Another man at the table, who had remained silent, suddenly said, “You see this? This is typical Youngstown. Here’s an educated man, an attorney, and Traficant is a god of his, and he’s still raving about meeting Al Capone.”

Later, Mark Shutes, an anthropologist at Youngstown State University who had studied the region, told me, “We have socialized ourselves and our offspring that this is the way the world is. . . . There is no sense in this community in which gangsters are people who have imposed their will on our community. Their values are our values.”

During the latest Democratic primary for Congress, Traficant faced two opponents who railed against his alleged Mob ties and noted that he would soon be indicted. Still, Traficant won the primary with more votes than his two main competitors combined. Traficant seemed invulnerable; some congressional Republicans had even begun to defend him, apparently hoping he’d follow through on his threat to switch parties. “Jimmy Traficant is not being done right by,” Representative Steve LaTourette, Republican of Ohio, told the Cleveland Plain Dealer. “There isn’t a finer man, there isn’t a finer member of Congress, there isn’t a finer human being.”

Emboldened by his popular support, Traficant attempted to do what he always did: rally the valley against the outsiders he claimed were trying to besmirch its name. Over the last year, he has defiantly called his convicted former top aide, O’Nesti, a “good friend” and championed a local sheriff convicted of racketeering, arguing that he should be moved to a prison closer to Youngstown to be near his ill mother. Traficant said of members of the F.B.I., “These sons of bachelors will not intimidate me, and they won’t jack me around.”

Though he refused to talk to me or to other reporters (“I’ll only make an official statement when I’m actually killed,” he said), he and his staff released a torrent of press releases attacking those pursuing him. “
TRAFICANT BILL WOULD CREATE NEW AGENCY TO INVESTIGATE JUSTICE DEPARTMENT
,” one release said. Another said, “
TRAFICANT WANTS PRESIDENT TO INVESTIGATE FEDERAL AGENTS IN YOUNGSTOWN
.” On the House floor, where his speech was protected against suits for libel, he was even bolder. “Mr. Speaker, I have evidence that certain F.B.I. agents in Youngstown, Ohio, have violated the
RICO STATUTE
and . . . stole large sums of cash,” he claimed. “What is even worse, they ‘suggested’ to one of their field operative informants that he should commit murder. Mr. Speaker, murder.”

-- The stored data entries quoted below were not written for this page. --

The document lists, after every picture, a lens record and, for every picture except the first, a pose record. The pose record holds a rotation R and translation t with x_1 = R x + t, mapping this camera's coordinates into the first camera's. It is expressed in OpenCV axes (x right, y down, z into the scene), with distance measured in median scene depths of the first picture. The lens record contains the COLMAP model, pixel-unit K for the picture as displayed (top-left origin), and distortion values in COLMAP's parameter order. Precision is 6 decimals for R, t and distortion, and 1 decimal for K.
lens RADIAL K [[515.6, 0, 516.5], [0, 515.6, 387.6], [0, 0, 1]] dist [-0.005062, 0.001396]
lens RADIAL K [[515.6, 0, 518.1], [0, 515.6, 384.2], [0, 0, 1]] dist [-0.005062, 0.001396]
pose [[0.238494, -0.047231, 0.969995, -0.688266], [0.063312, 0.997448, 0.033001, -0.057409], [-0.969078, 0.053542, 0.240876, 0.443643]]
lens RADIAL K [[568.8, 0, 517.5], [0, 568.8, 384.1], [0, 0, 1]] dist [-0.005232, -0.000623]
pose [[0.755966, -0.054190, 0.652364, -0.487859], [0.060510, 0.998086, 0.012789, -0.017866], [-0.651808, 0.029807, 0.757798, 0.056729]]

Before I left Youngstown, I stopped by the F.B.I. office in Boardman, Ohio, where Kroner and his boss, Andy Arena, were trying to fend off Traficant’s allegations. They were careful not to say anything about the pending investigation of the Congressman, but it was clear they were under siege. On talk radio, Traficant supporters denounced Kroner as a thief, a con man, a crook, a creep, a liar, and a dope dealer. “The thing that most depressed me,” Kroner told me, “was when I became the subject on talk radio one day and they were discussing my integrity.” He folded his arms. “I just have to block out [those] things.” Rather than a hero, he had become almost a pariah. “Everything is turned upside down here,” Arena said.

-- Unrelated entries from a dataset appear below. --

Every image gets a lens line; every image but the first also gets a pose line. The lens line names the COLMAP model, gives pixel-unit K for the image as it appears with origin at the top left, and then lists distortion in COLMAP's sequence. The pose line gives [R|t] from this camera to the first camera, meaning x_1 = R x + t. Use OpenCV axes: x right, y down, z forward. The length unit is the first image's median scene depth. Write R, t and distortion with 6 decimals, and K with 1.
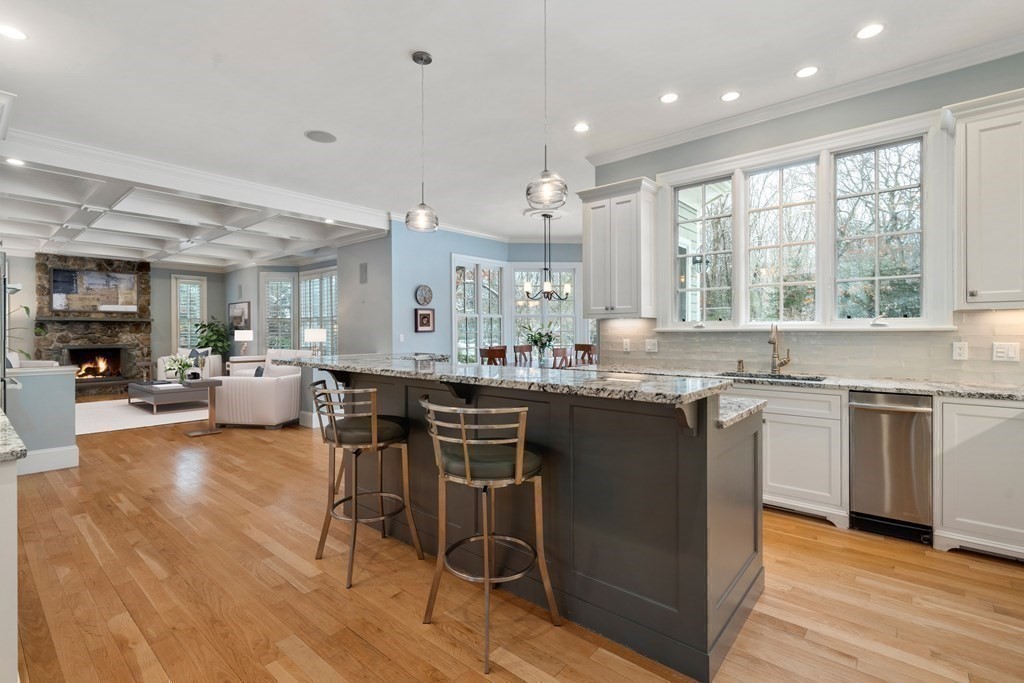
lens RADIAL K [[468.4, 0, 508.4], [0, 468.4, 329.8], [0, 0, 1]] dist [0.000800, 0.001054]
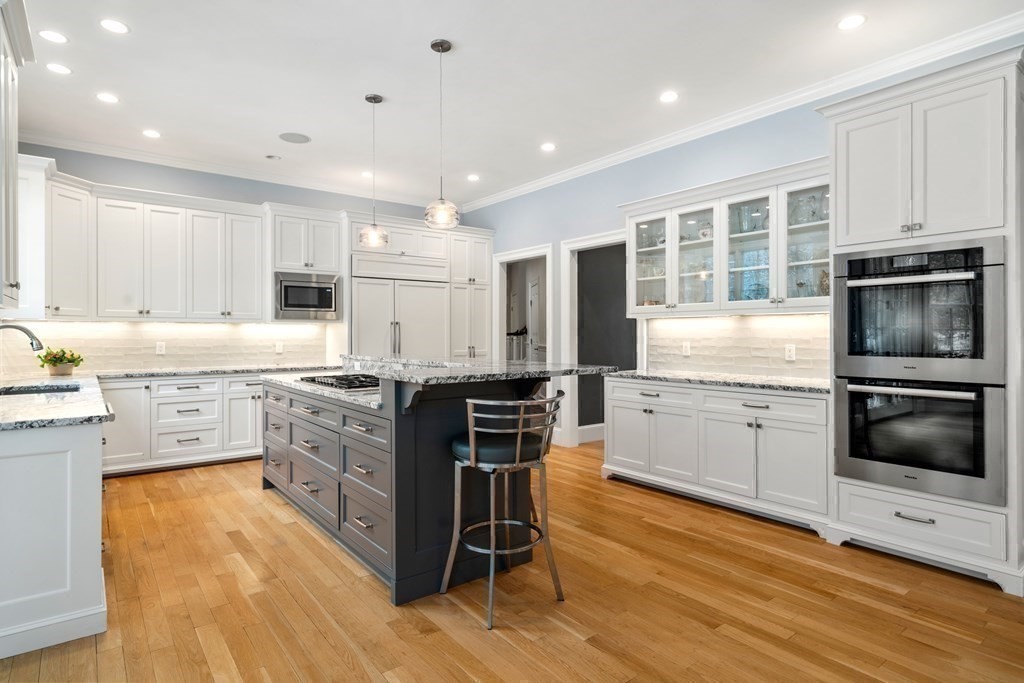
lens RADIAL K [[550.9, 0, 511.2], [0, 550.9, 337.5], [0, 0, 1]] dist [-0.003076, 0.000251]
pose [[-0.979067, 0.005333, 0.203469, -0.351455], [0.006118, 0.999976, 0.003230, 0.006237], [-0.203447, 0.004408, -0.979076, 1.326262]]
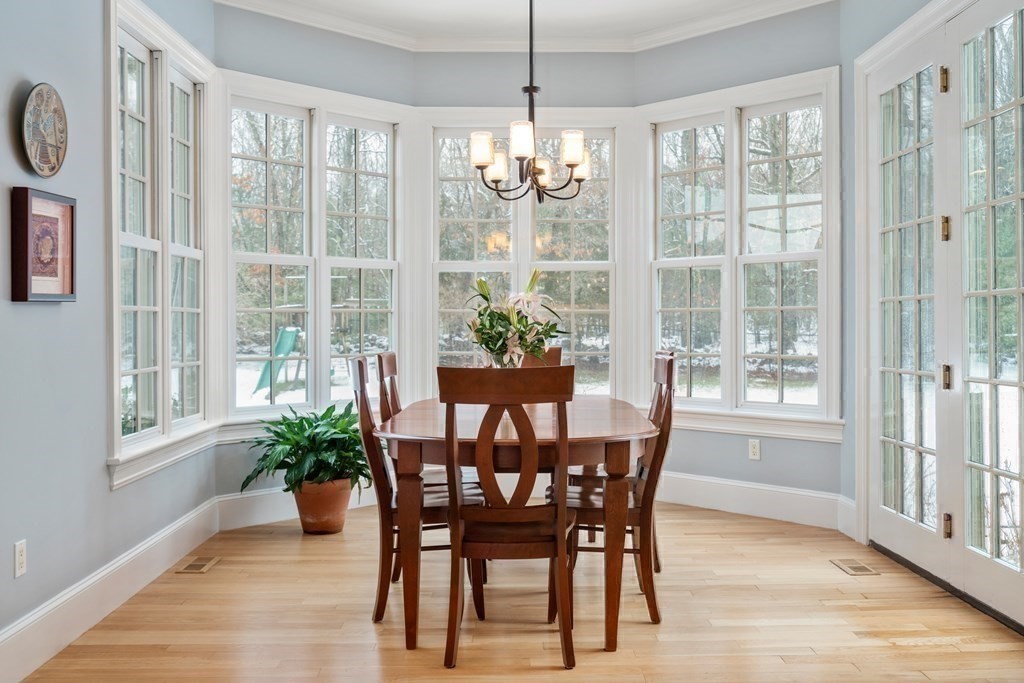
lens RADIAL K [[996.8, 0, 510.4], [0, 996.8, 318.0], [0, 0, 1]] dist [0.038865, 0.000000]
pose [[0.751745, 0.002991, 0.659447, -0.517815], [0.001041, 0.999983, -0.005722, 0.024068], [-0.659453, 0.004988, 0.751729, 0.823635]]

As Kroner sat in his neatly pressed jacket and loafers, with his twenty-year-anniversary F.B.I. medallion mounted prominently on a thick gold ring, he seemed slightly defensive. “Every time we charge another public official, the [media] presents it as another black eye for the community,” he said. “I’d prefer if they’d portray it to the community as another step in cleansing ourselves. We’ve got to take a look at what’s being done here as a positive thing.”

After a while, Kroner offered to show me around the valley. As the sun was setting, we drove in his car past the old steel mills, past the Greek Coffee House and the Doll House and other gambling dens, past the place where Bernie the Jew met with his team of hit men and where Strollo had Ernie Biondillo killed. “We’re a part of this community like everyone else,” Kroner said. “We suffer the same problems if we live in a corrupt town.” He paused for a moment, perhaps because he couldn’t think of anything to add or perhaps because he realized that, after a lifetime of fighting the Mafia, there was little more that he could do. Finally, he said, “As long as they choose to put people in office who are corrupt, nothing will ever change.”